Main interactions between (2E)-1-(7-fluoro-3-methyl-quinoxalin-2-yl)-3-(3,4,5-trimethoxy-phenyl)-propenone and the active site of T.cruzi catPARP-1 homologous protein. [Display omitted] ► (2E)-1-(7-fluoro-3-methyl-quinoxalin-2-yl)-3-(3,4,5-trimethoxy-phenyl)-propenone is selectively active against proliferative cells (cancer and Leishmania) and inactive against murine peritoneal macrophages. ► (2E)-3-(3,4,5-trimethoxy-phenyl)-1-(3,6,7-trimethyl-quinoxalin-2-yl)-propenone is selectively active against Leishmania and inactive against the other proliferative cells. ► insilico studies show that these compounds could interact with the poly (ADP-ribose) polymerase protein of Trypanosoma cruzi.
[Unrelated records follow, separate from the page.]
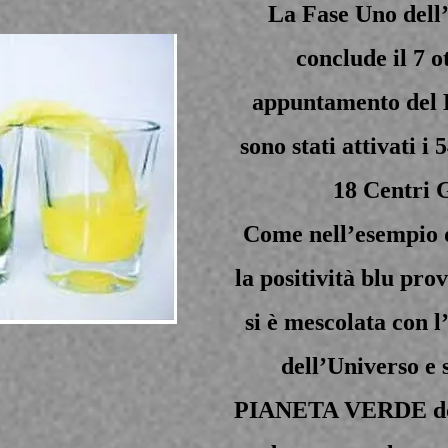
La Fase Uno dell
conclude il 7 o
appuntamento del 
sono stati attivati i
18 Centri 
Come nell’esempio 
la positività blu pr
si è mescolata con l
dell’Universo e 
PIANETA VERDE dove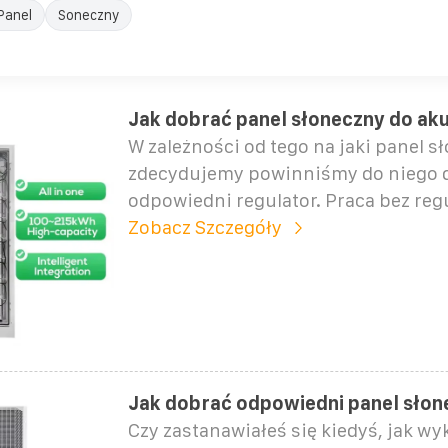
Panel
Soneczny
Jak dobrać panel słoneczny do ak
W zależności od tego na jaki panel s
zdecydujemy powinniśmy do niego 
odpowiedni regulator. Praca bez reg
Zobacz Szczegóły
Jak dobrać odpowiedni panel słon
Czy zastanawiałeś się kiedyś, jak w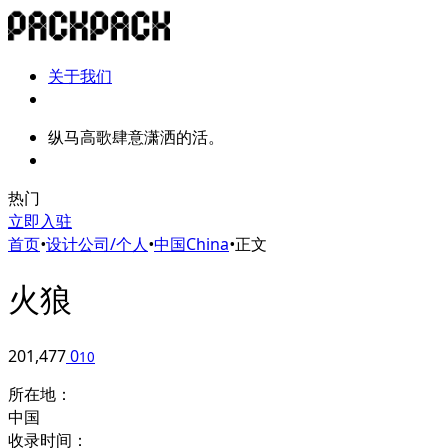
关于我们
纵马高歌肆意潇洒的活。
热门
立即入驻
首页
•
设计公司/个人
•
中国China
•
正文
火狼
201,477
0
10
所在地：
中国
收录时间：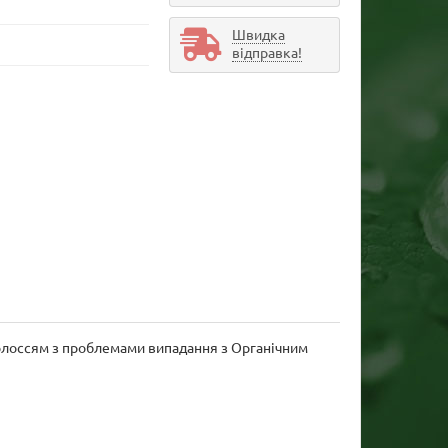
Швидка
відправка!
волоссям з проблемами випадання з Органічним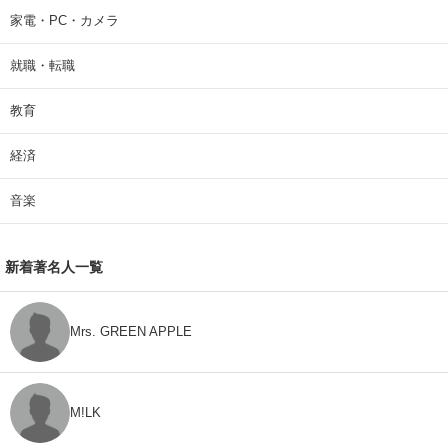
家電・PC・カメラ
就職・転職
教育
経済
音楽
新着著名人一覧
Mrs. GREEN APPLE
M!LK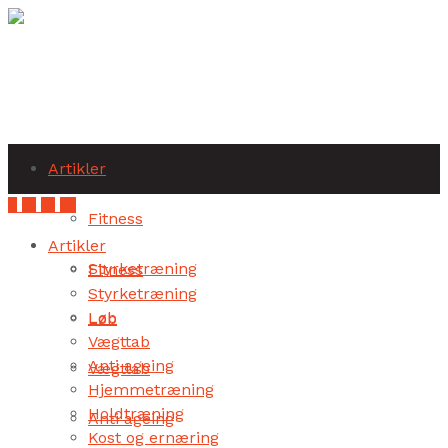
Subscribe
Artikler
Fitness
Artikler
Styrketræning
Fitness
Styrketræning
Løb
Løb
Vægttab
Anti ageing
Vægttab
Hjemmetræning
Holdtræning
Anti ageing
Kost og ernæring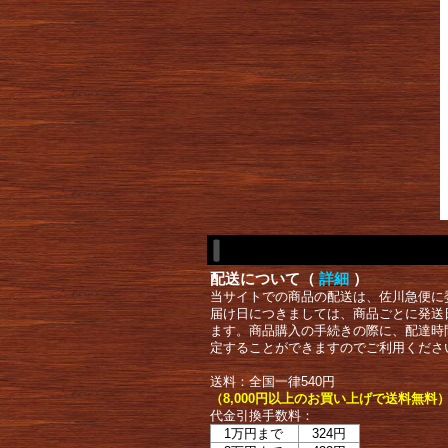
配送について（
詳細
）
当サイトでの商品の配送は、佐川急便に
届け日につきましては、商品ごとに発送
ます。商品購入の手続きの際に、配達時
定することができますのでご利用くださ
送料：全国一律540円
（8,000円以上のお買い上げで送料無料
代金引換手数料：
1万円まで
324円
Pyrazole and propenone quinoxaline derivatives were tested against intracellular forms of Leishmania peruviana and Trypanosoma cruzi. Both series were tested for toxicity against proliferative and non-proliferative cells. The pyrazole quinoxaline series was quite inactive against T. cruzi; however, the compound 2,6-dimethyl-3-f-quinoxaline 1,4-dioxide was found to inhibit 50% of Leishmania growth at 8.9μM, with no impact against proliferative kidney cells and with low toxicity against THP-1 cells and murine macrophages. The compounds belonging to the propenone quinoxaline series were moderately active against T. cruzi. Among these compounds, two were particularly interesting, (2E)-1-(7-fluoro-3-methyl-quinoxalin-2-yl)-3-(3,4,5-trimethoxy-phenyl)-propenone and (2E)-3-(3,4,5-trimethoxy-phenyl)-1-(3,6,7-trimethyl-quinoxalin-2-yl)-propenone. The former possessed selective activity against proliferative cells (cancer and parasites) and was inactive against murine peritoneal macrophages; the latter was active against Leishmania and inactive against the other tested cells. Furthermore, insilico studies showed that both series respected Lipinski’s rules and that they confirmed a linear correlation between trypanocidal activities and LogP. Docking studies revealed that compounds of the second series could interact with the poly (ADP-ribose) polymerase protein of Trypanosoma cruzi.